→ TASK GOAL
How might the passage on measuring interface consistency go on? Write what follows its final line.

→ TEXT UNDER STUDY
=== Section Start ===

We have been investigating how to automate the generation of indices similar to productivity and intuitiveness with a computer-based tool. The tool can be thought of as an evaluation function E that takes as input a description of the system, S, and outputs metrics indicating the usability and learnability of the system. In this paper we focus on measuring consistency (Payne & Green, 1986). Consistency is a measure of the degree to which the methods used to achieve goals share the same structure, and is one factor that influences the learnability of the device. Despite the amount of research that has been done on consistency new computer interfaces are still being produced with inconsistencies. For example, the Psion Organiser 3c used the keys “Psion-D” to change an entry in “Agenda” mode but in “Time” mode “Psion-D” means “delete”. In this paper we specify E such that it gives a number C indicating how consistent the interface is, thus:

C = E(S)

=== Section End ===

→ Saved data entries
=== Section Start ===

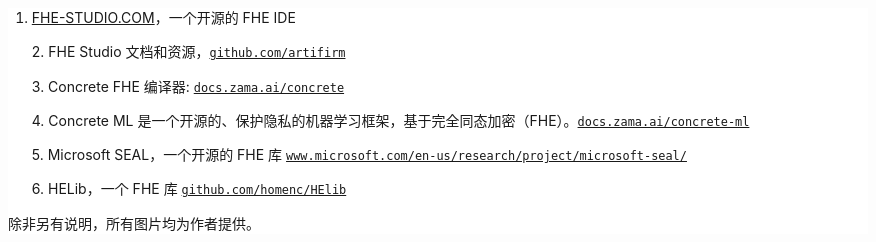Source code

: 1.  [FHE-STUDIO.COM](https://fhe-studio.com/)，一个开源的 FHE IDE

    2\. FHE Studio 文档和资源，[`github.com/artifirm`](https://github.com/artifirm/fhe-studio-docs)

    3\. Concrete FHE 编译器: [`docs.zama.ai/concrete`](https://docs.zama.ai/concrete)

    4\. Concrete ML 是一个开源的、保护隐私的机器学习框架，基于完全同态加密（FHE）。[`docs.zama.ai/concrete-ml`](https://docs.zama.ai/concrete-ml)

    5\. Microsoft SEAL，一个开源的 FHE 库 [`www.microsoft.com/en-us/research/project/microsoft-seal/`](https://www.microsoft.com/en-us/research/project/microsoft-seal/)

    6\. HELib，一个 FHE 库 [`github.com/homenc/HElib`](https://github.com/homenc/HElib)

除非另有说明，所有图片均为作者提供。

=== Section End ===

→ EXERCISE ANSWER
where an improvement in the design of the interface would increase the value of C. (A more sophisticated version of the function would output further metrics.). In this paper we refer to three descriptions of the interface: The input description (S); the intermediate description (some psychologically motivated description of the knowledge required to use the device); and the evaluation description (C).

The evaluation function must be both useful and usable for evaluators involved in the procurement process. To be usable, the input description needs to be readily available and the resulting evaluation description has to use simple and intuitive representational forms.

In this paper we report an evaluation tool that takes as input a description derived from a manual. Many manuals provide precise and formalised statements of how commands are achieved (e.g. the Unix command manual), or an on-line list of command specifications (e.g. Microsoft-Word provides a text-file listing of 337 commands, each with its menu location and keyboard accelerator).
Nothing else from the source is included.